The Human-Centered Action Research to Disrupt Trafficking team converges social sciences, health sciences, and computational modeling with lived experience expertise from survivors of trafficking.

The Human-Centered Action Research to Disrupt Trafficking (HART) team received a National Science Foundation (NSF) grant to support the planning of a research agenda aimed at disrupting human trafficking.

The HART team uses a novel scientific approach by converging social sciences, health sciences, and computational modeling with lived experience expertise from survivors of trafficking and other key stakeholders.

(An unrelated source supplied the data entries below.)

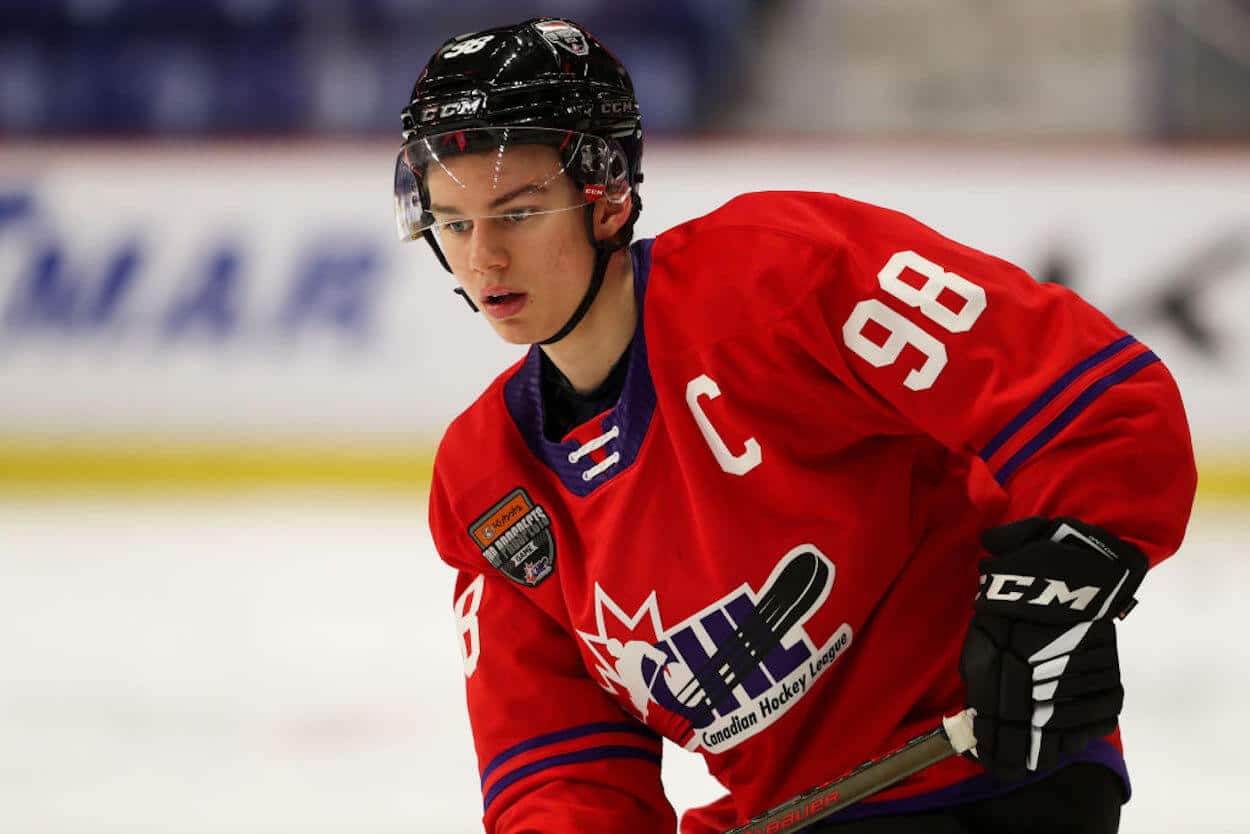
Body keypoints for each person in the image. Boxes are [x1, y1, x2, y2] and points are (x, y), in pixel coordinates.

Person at [396, 18, 1197, 834]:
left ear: (607, 196)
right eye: (455, 223)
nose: (483, 258)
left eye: (519, 214)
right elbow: (560, 772)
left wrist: (1052, 601)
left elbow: (1090, 400)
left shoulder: (781, 275)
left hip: (990, 780)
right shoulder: (489, 485)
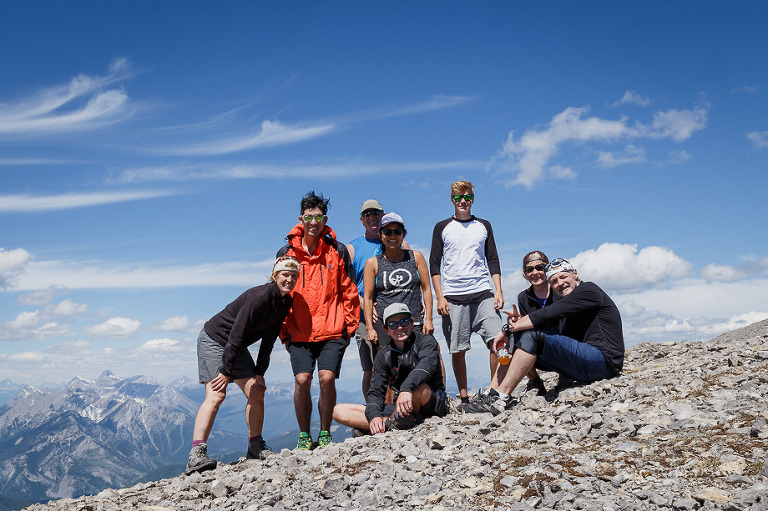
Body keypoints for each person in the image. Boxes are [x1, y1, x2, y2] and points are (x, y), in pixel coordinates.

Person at [185, 256, 300, 475]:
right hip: (215, 339)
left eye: (294, 276)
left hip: (234, 347)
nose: (290, 279)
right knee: (216, 395)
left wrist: (259, 373)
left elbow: (269, 340)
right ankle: (196, 454)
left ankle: (255, 447)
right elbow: (237, 334)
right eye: (285, 275)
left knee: (256, 391)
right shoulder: (258, 297)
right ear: (274, 276)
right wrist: (225, 371)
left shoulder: (285, 302)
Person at [485, 258, 625, 416]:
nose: (560, 283)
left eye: (563, 277)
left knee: (531, 334)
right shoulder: (568, 301)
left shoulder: (588, 291)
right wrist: (516, 327)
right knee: (521, 335)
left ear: (575, 274)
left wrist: (506, 330)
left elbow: (547, 314)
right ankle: (493, 392)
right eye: (554, 281)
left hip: (604, 362)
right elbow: (549, 328)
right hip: (585, 362)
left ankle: (503, 395)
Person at [276, 191, 360, 450]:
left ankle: (324, 433)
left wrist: (348, 328)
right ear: (301, 218)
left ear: (325, 219)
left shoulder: (338, 250)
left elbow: (349, 290)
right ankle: (304, 435)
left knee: (326, 378)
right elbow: (279, 291)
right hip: (299, 331)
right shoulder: (287, 252)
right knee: (302, 380)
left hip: (333, 329)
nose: (314, 222)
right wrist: (283, 332)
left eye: (319, 217)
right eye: (309, 217)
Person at [429, 180, 504, 404]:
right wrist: (439, 296)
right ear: (452, 200)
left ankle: (495, 390)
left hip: (483, 292)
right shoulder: (441, 227)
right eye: (459, 197)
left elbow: (493, 258)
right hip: (453, 296)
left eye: (468, 197)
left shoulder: (484, 225)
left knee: (498, 341)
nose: (463, 201)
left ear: (473, 199)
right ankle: (463, 397)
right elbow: (434, 263)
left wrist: (498, 291)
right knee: (458, 348)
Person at [459, 251, 559, 413]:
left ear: (547, 269)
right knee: (516, 337)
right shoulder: (524, 297)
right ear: (524, 274)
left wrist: (515, 327)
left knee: (518, 334)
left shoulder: (558, 291)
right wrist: (517, 323)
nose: (535, 273)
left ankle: (495, 392)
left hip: (560, 345)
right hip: (537, 349)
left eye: (539, 267)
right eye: (529, 269)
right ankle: (505, 387)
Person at [332, 303, 449, 434]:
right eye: (393, 325)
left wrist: (407, 388)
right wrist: (374, 415)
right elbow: (376, 391)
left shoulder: (426, 341)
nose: (399, 328)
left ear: (411, 323)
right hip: (398, 407)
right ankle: (392, 423)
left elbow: (427, 365)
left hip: (430, 401)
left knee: (420, 389)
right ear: (386, 330)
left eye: (404, 322)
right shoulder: (384, 355)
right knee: (339, 411)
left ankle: (384, 425)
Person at [347, 200, 410, 397]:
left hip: (396, 313)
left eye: (376, 213)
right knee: (370, 368)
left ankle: (394, 410)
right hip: (364, 318)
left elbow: (410, 276)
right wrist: (366, 305)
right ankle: (372, 411)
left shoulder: (397, 242)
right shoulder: (352, 248)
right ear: (361, 220)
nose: (372, 217)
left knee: (397, 364)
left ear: (383, 215)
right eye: (367, 214)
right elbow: (346, 286)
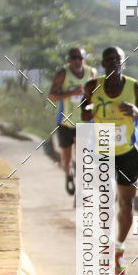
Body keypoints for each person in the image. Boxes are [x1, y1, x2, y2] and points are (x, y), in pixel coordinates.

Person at [81, 47, 138, 275]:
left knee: (126, 204)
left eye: (118, 59)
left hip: (127, 153)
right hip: (101, 151)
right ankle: (104, 249)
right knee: (104, 203)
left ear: (123, 63)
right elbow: (84, 115)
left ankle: (119, 248)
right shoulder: (93, 86)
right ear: (103, 64)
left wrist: (136, 112)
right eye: (109, 59)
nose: (114, 62)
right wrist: (88, 107)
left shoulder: (135, 88)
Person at [48, 48, 97, 195]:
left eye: (80, 57)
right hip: (65, 122)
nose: (77, 61)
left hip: (84, 122)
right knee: (66, 159)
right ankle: (69, 175)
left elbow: (97, 93)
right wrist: (72, 93)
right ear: (69, 60)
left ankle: (82, 190)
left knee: (83, 157)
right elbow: (51, 96)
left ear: (84, 59)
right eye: (74, 58)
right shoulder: (62, 74)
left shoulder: (91, 73)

“What the field needs is large-scale and nuanced research on the interconnections between individuals, trafficking operations, the wide range of commercial sex market segments and labor markets, community contexts, and root causes,” says Associate Professor Lauren Martin, PhD, who’s been conducting community engaged and participatory action research on sex trading, human trafficking, and community wellbeing to illuminate real-world implications, policy, prevention, and community health since 2005.

Research thrusts focus on complex social, legal, economic, and human rights challenges

The planning includes a series of interactive remote meetings culminating in an in-person meeting in May. The results of the planning process will be the development of shared values and research philosophy, identification of key human trafficking research thrusts, and professional research connections among a wide range of experts to address those thrusts that focus on the complex social, legal, economic, and human rights challenges of human trafficking.

“The transdisciplinary team has a national scope with expertise to capture the realities and nuances of a broad range of trafficking contexts ethically and accurately and to translate that research to practice,” says Martin.

The one-year planning grant allows the HART team to convene experts from across academia, with lived experience, and working in the field to develop a new research agenda. The planning grant is funded by the NSF Centers for Research and Innovation in Science, the Environment and Society (CRISES) program.

The objective of the CRISES program is to “support interdisciplinary research to create evidence-based solutions that strengthen human resilience, security and quality of life by addressing seemingly intractable challenges that confront society,” which aligns with the HART research team’s focus. While the federal government announced in March that the CRISES program was archived, meaning it’s no longer accepting proposals, the HART team expects the workshop will inspire action-focused and community-driven research to disrupt human trafficking from the ground up.